Last week I quoted the Seforno’s explanation of the double-language in language in the pasuk, “K’chu mei’itchem terumah la’Hashem kol nediv libo y’vi’eha es terumas Hashem…” (35:5) “Terumah la’Hashem,” explains the Seforno, was a voluntary donation; “terumas Hashem” was the required half shekel each individual had to bring. The pasuk is telling us that both of these donations were brought together. Why should that be?
Rashi comments on “V’yikchu li terumah” that terumah has to be “li=lishmi,” given without ulterior motives, completely l’shem shamayim. R’ Shimon Sofer explains that this is why the two donations had to be given together. This can cut one of two ways: 1) When it comes to giving a voluntary amount, there is always the danger that someone is giving a lot just to show off. Therefore, the Torah says to bundle the voluntary donation with the required machtzis ha’shekel, where everyone gave the same amount, as a reminder to give for the right reason. 2) Since the machtzis ha’shekel was a requirement and not voluntary, there was the danger that people would be less motivated to give and not give with as full a heart. Therefore, the Torah says to bundle it with the voluntary donations.
2) Regarding the question I raised on the Netziv, pellehDin pointed out in the comments that the Netziv elsewhere identifies chochmah with yirah and inspiration, not just smarts. The Torah repeatedly refers in the parshiyos of the Mishkan to those who are “chachmei lev” – not chachmei mo’ach. The artisans did not have a greater IQ or a bigger brain – what they had is a bigger heart. Or, as my son put it when I mentioned this topic to him, “Hein yiras Hashem hi chochmah.” The biggest chochma is to have yirah. That’s why the Netziv raised the question of how G-d can give such chochma/ inspiration when “hakol b’ydei shamayim chutz m’yiras shamayim.” Apologies for not noticing the other Netziv until it was too late to change the post.

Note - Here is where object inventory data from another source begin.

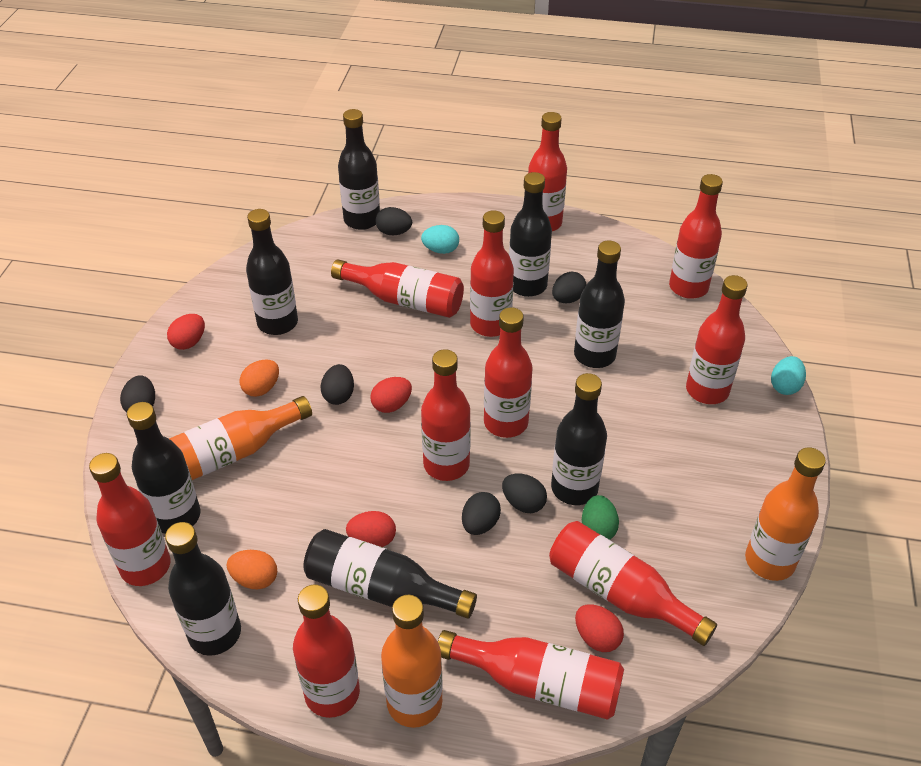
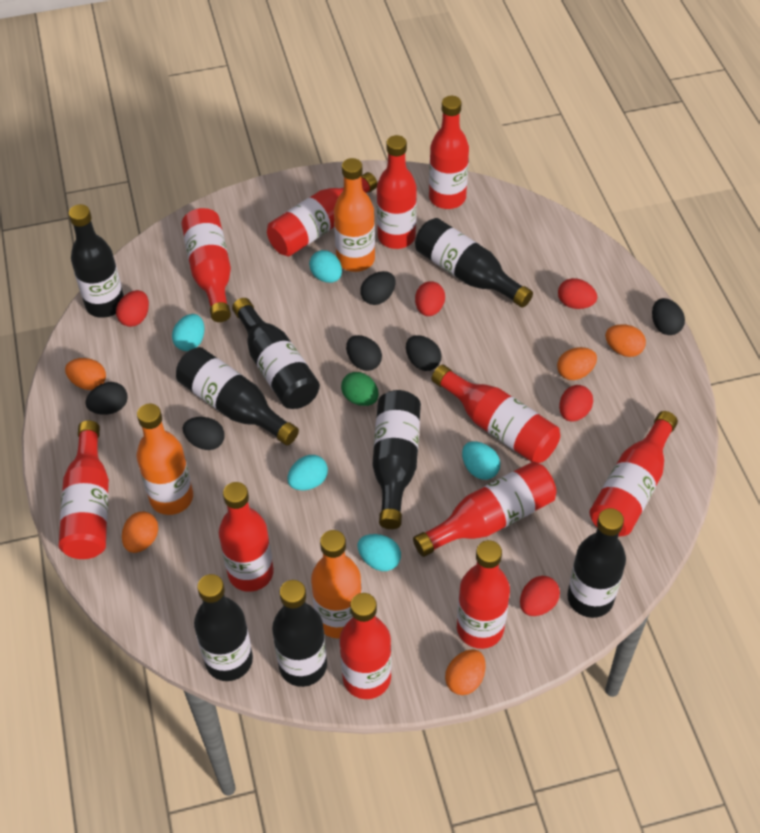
orange egg: [227,550,277,589] [239,359,279,397] = 2 -> [65,358,106,390] [122,512,158,553] [445,649,485,695] [557,347,597,380] [605,324,646,357] = 5
red egg: [167,314,205,350] [346,511,396,547] [370,377,412,413] [575,604,624,652] = 4 -> [116,290,149,327] [415,281,445,316] [520,576,560,616] [558,278,597,309] [559,385,593,422] = 5
turquoise egg: [421,225,459,254] [771,356,806,395] = 2 -> [172,314,205,351] [287,455,328,490] [309,250,342,283] [358,534,401,571] [462,441,500,480] = 5

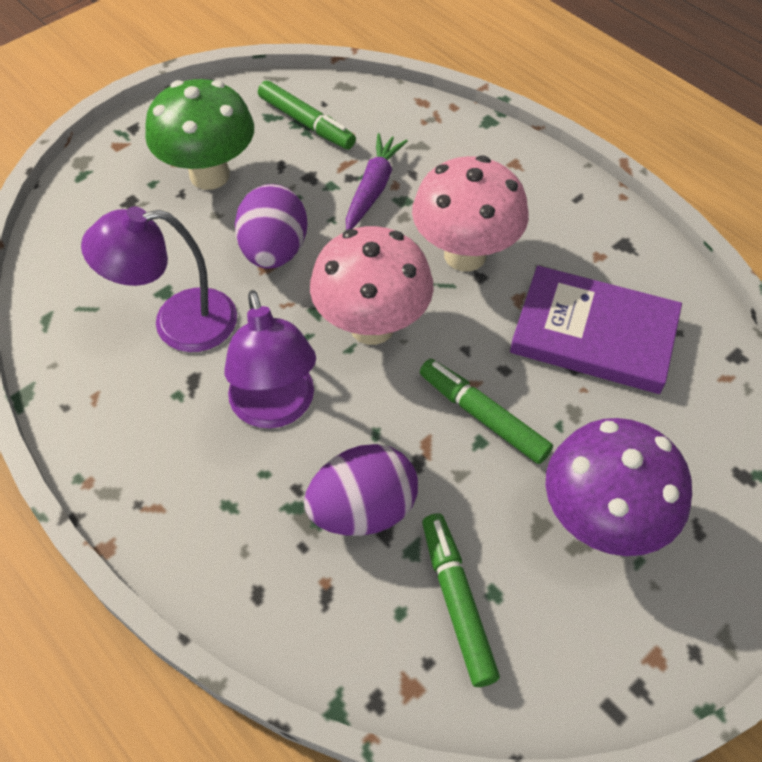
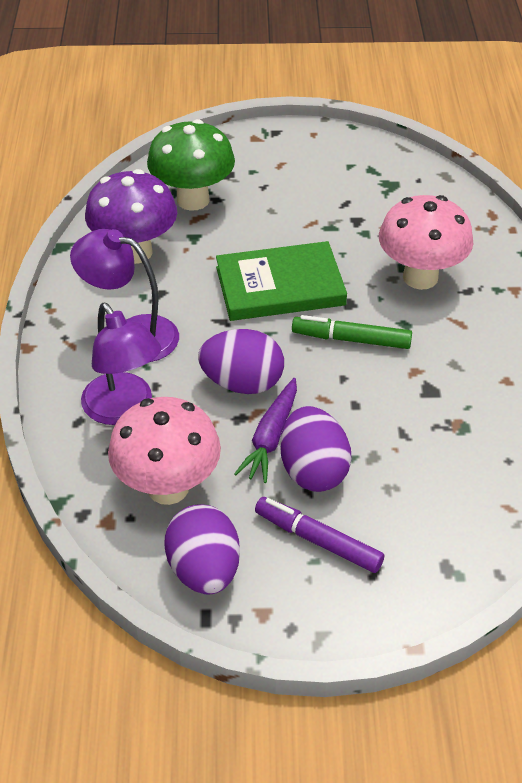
green book: none = 0 -> [216,241,347,321] = 1
green marker: [258,81,356,149] [420,359,553,464] [422,513,500,687] = 3 -> [292,315,412,349] = 1
purple book: [510,266,682,394] = 1 -> none = 0
purple egg: [235,184,308,269] [304,444,418,536] = 2 -> [164,504,240,595] [198,329,284,394] [280,406,352,492] = 3
purple marker: none = 0 -> [255,497,384,573] = 1

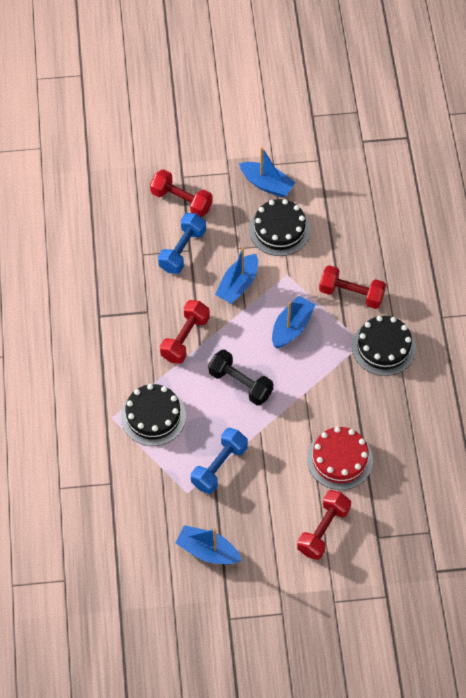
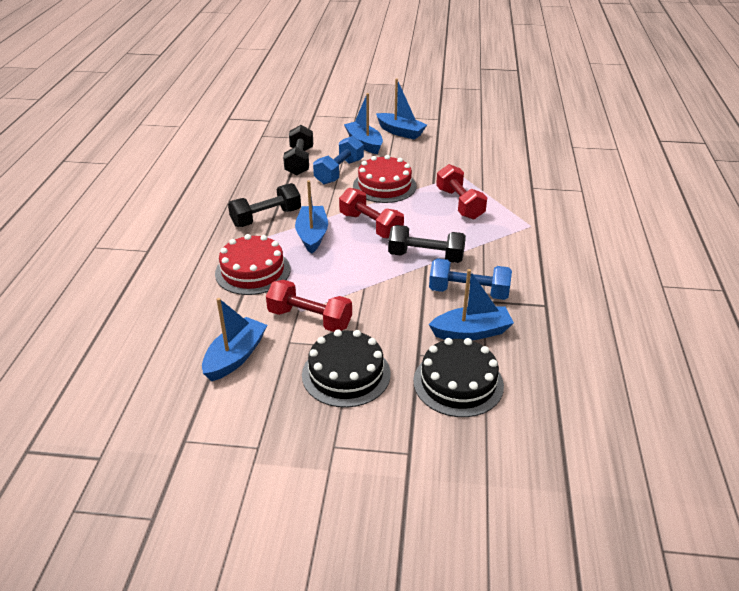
black cake: [121,384,186,446] [249,199,310,256] [352,316,416,376] = 3 -> [302,329,391,408] [414,338,504,417] = 2
black dumbbell: [208,349,273,406] = 1 -> [228,183,301,227] [283,125,313,176] [388,225,466,263] = 3
blue boat: [176,525,242,564] [215,247,258,304] [239,147,296,198] [272,296,315,348] = 4 -> [202,298,267,381] [295,180,328,254] [344,93,383,154] [376,79,427,140] [429,269,514,340] = 5
red cake: [307,427,373,490] = 1 -> [215,234,290,295] [353,155,417,203] = 2
red dumbbell: [150,169,213,217] [160,300,210,364] [297,490,351,560] [319,265,386,309] = 4 -> [266,280,352,332] [339,188,404,239] [436,164,487,220] = 3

3) Shabbos Shekalim was a chance to review shekalim, and a Tiferes Yisrael in ch 6 caught my eye. He elaborates on a point not directly connected to the Mishna there because, he writes, it is a peleh, something amazing, i.e. something we should take note of. The peleh is: the name of each king in Nach corresponds to a central theme or central event of that individual’s life. For example, to take an easy one, Shaul – Bnei Yisrael asked, were sho’el, a king in his lifetime. Also, the monarchy was borrowed, sha’ul, from Yehudah, during his reign. David comes from the same word as “ani l’dodi,” beloved. The Tif Yisrael goes right down the list of kings until Tzidkiyahu, who was a tzadik and was matzdik the din against him. Was this just a remarkable coincidence that the names matched the events? He suggests that there must have been nevi’im present at the royal births who suggested the names that were given. This makes sense when speaking of later kings who were part of a royal dynasty, but I don’t see how it works when comes to Shaul or David. No one knew they would be king – even Shmuel haNavi didn't suspect it. Is it just coincidence that their names fit? My wife suggested that perhaps it was not a navi who chose the names, but it was the parents who are blessed with the special gift of ruach hakodesh when it comes to choosing names for their children.
In the same perek the Mishna refers to two gates on the western side of the azarah “she’lo haya lahem shem,” which were unnamed. The Tosfos Yom Tov points out that in fact Josephus tells us that there were no gates in the west, and there is no mention of these gates in Yechezkel. The Tos Y”T is troubled by the discrepancy, and concludes that we have to side with Chazal’s mesorah. The Tiferes Yisrael quotes his father who read the Mishna in a way that avoids the problem. It’s not that the gates had no name, “shem,” but rather “she’lo haya lahem sham,” they were not there. As opposed to bayis rishon, where such gates might have existed, they were not present in bayis sheni. (I checked Kahati and his nikud follows the standard reading.)